Starmer’s Labour Pains Get Worse

That the Conservative Government, headed by Boris Johnson, has enjoyed a bounce in the polls on the back of the successful role out of the COVID-19 vaccination programme is beyond doubt.

What will be worrying Labour head office though is just how bad things have now become according to the latest poll.

YouGov questioned 1,689 adults across Great Britain between the 13th and 14th April for The Times. The results show that in respect of headline voting intentions,  excluding those who did know how they would vote, those who refused to say and those who said they would not vote, the Conservatives were on 43% (up 2 percentage points since earlier this month). Labour meanwhile were on 29% (down 5 points).

Just to put that into context at the 2019 General Election which Labour so catastrophically lost, the party secured just over 32% of the votes cast.

Asked who they felt that best Prime Minister would be, 34% said Boris Johnson (down 1 point) with 26% saying Keir Starmer (down 3 points).

In his assessment of the results and what Keir Starmer might make of them, Patrick Maguire, Red Box Editor for The Times has observed: “It is so far only one poll, not to mention one whose fieldwork was mostly taken before lobbying hit the headlines (not that most normal voters have noticed).
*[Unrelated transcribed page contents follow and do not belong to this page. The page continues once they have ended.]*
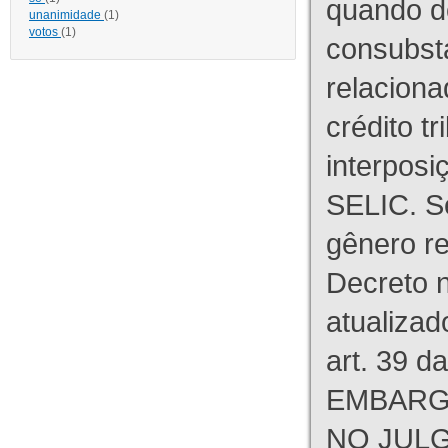
quando d
unanimidade
(1)
votos
(1)
consubst
relaciona
crédito tr
interpos
SELIC. S
gênero re
Decreto n
atualizad
art. 39 d
EMBARG
NO JULG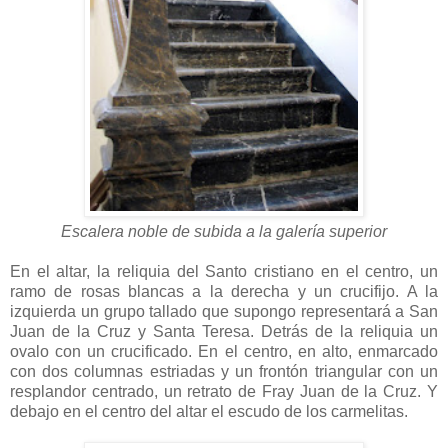
Escalera noble de subida a la galería superior
En el altar, la reliquia del Santo cristiano en el centro, un
ramo de rosas blancas a la derecha y un crucifijo. A la
izquierda un grupo tallado que supongo representará a San
Juan de la Cruz y Santa Teresa. Detrás de la reliquia un
ovalo con un crucificado. En el centro, en alto, enmarcado
con dos columnas estriadas y un frontón triangular con un
resplandor centrado, un retrato de Fray Juan de la Cruz. Y
debajo en el centro del altar el escudo de los carmelitas.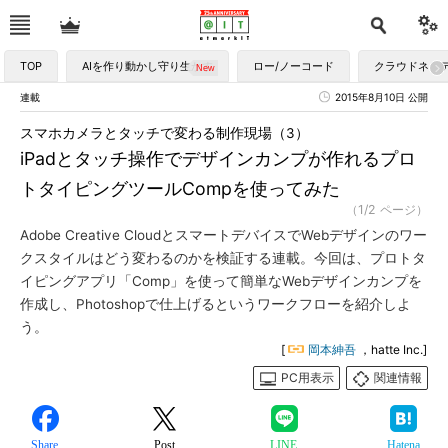
TOP
AIを作り動かし守り生かす
ロー/ノーコード
クラウドネイ
連載
2015年8月10日 公開
スマホカメラとタッチで変わる制作現場（3）
iPadとタッチ操作でデザインカンプが作れるプロ
トタイピングツールCompを使ってみた
（1/2 ページ）
Adobe Creative CloudとスマートデバイスでWebデザインのワー
クスタイルはどう変わるのかを検証する連載。今回は、プロトタ
イピングアプリ「Comp」を使って簡単なWebデザインカンプを
作成し、Photoshopで仕上げるというワークフローを紹介しよ
う。
[
岡本紳吾
，hatte Inc.]
PC用表示
関連情報
Share
Post
LINE
Hatena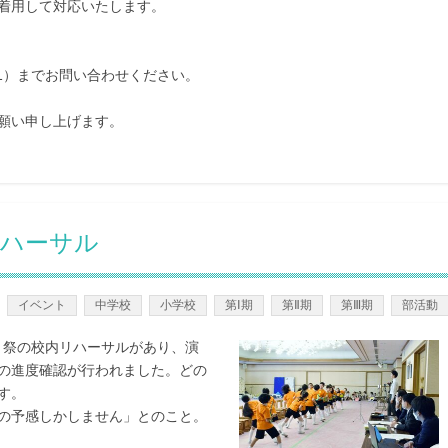
着用して対応いたします。
311）までお問い合わせください。
願い申し上げます。
リハーサル
イベント
中学校
小学校
第Ⅰ期
第Ⅱ期
第Ⅲ期
部活動
う祭の校内リハーサルがあり、演
の進度確認が行われました。どの
す。
の予感しかしません」とのこと。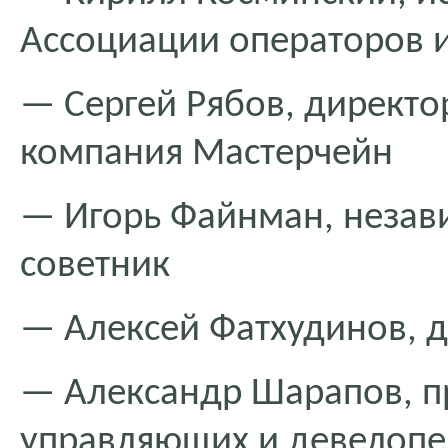
Ассоциации операторов 
— Сергей Рябов, директо
компания Мастерчейн
— Игорь Файнман, неза
советник
— Алексей Фатхудинов, 
— Александр Шарапов, п
управляющих и девелопер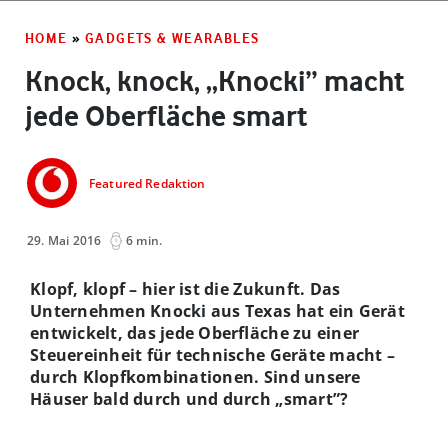
HOME
»
GADGETS & WEARABLES
Knock, knock, „Knocki” macht
jede Oberfläche smart
Featured Redaktion
29. Mai 2016
6 min.
Klopf, klopf – hier ist die Zukunft. Das
Unternehmen Knocki aus Texas hat ein Gerät
entwickelt, das jede Oberfläche zu einer
Steuereinheit für technische Geräte macht –
durch Klopfkombinationen. Sind unsere
Häuser bald durch und durch „smart”?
Nonetheless the trend is as clear as it is unflattering to Labour, and it is neither where he hoped nor expected to be with less than a month until the local elections.
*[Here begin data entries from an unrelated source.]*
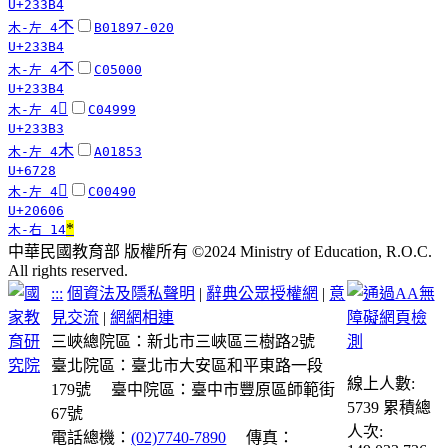
U+233B4
𣎴
木-左 4
B01897-020
U+233B4
𣎴
木-左 4
C05000
U+233B4
𣎳
木-左 4
C04999
U+233B3
木
木-左 4
A01853
U+6728
𠘆
木-左 4
C00490
U+20606
*
木-右 14
中華民國教育部 版權所有 ©2024 Ministry of Education, R.O.C.
All rights reserved.
:::
個資法及隱私聲明
|
辭典公眾授權網
|
意
見交流
|
網網相連
三峽總院區：新北市三峽區三樹路2號
臺北院區：臺北市大安區和平東路一段
線上人數:
179號
臺中院區：臺中市豐原區師範街
5739
累積總
67號
人次:
電話總機：
(02)7740-7890
傳真：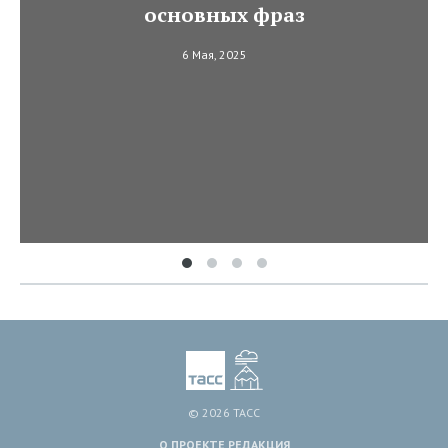
основных фраз
6 Мая, 2025
© 2026 ТАСС
О ПРОЕКТЕ
РЕДАКЦИЯ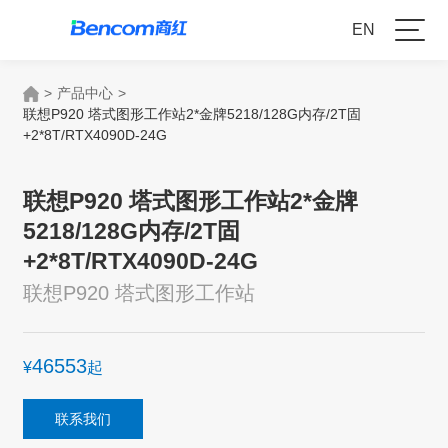
EN
>
产品中心
>
联想P920 塔式图形工作站2*金牌5218/128G内存/2T固
+2*8T/RTX4090D-24G
联想P920 塔式图形工作站2*金牌
5218/128G内存/2T固
+2*8T/RTX4090D-24G
联想P920 塔式图形工作站
46553
¥
起
联系我们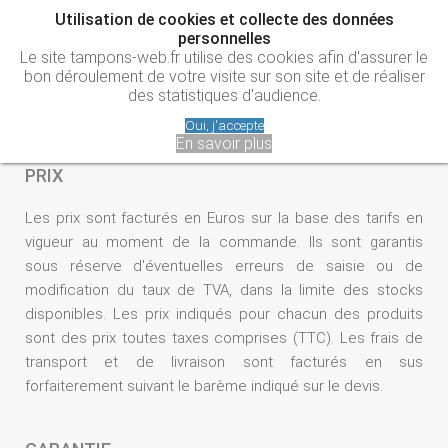
Utilisation de cookies et collecte des données
personnelles
Le site tampons-web.fr utilise des cookies afin d'assurer le
bon déroulement de votre visite sur son site et de réaliser
des statistiques d'audience.
Conditions Générales de vente
Oui, j'accepte
En savoir plus
PRIX
Les prix sont facturés en Euros sur la base des tarifs en
vigueur au moment de la commande. Ils sont garantis
sous réserve d'éventuelles erreurs de saisie ou de
modification du taux de TVA, dans la limite des stocks
disponibles. Les prix indiqués pour chacun des produits
sont des prix toutes taxes comprises (TTC). Les frais de
transport et de livraison sont facturés en sus
forfaiterement suivant le barème indiqué sur le devis.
“Particularly worrying, too, is the fact that the slippage in support is not confined to its right flank, and both the Greens and Liberal Democrats are making ground at Labour’s expense. If borne out over the weeks until polling day, Labour MPs might start conducting their conversations about Starmer’s leadership at a higher volume.”

The figures are unlikely to do much to allay concerns within the party membership more widely which was already in a pessimistic mood. According to further polling published by YouGov this week of Labour Party members  the grassroots are evenly split about the prospects of Starmer becoming Prime Minister, with 46% saying it is likely to happen compared to 45% saying it is unlikely.

If a general election were held in the immediate future, 84% of Labour members said they thought the Conservatives would win the most seats in Parliament. That is made up of 29% who said the Conservatives would win a “large majority”, 40% saying they would win a “small” majority and 15% who said it would be a “hung parliament, with the Conservatives ending up forming a government.

If the next general election were held in May 2024, just 24% of Labour members felt the party would be able to win it with any size of outright majority.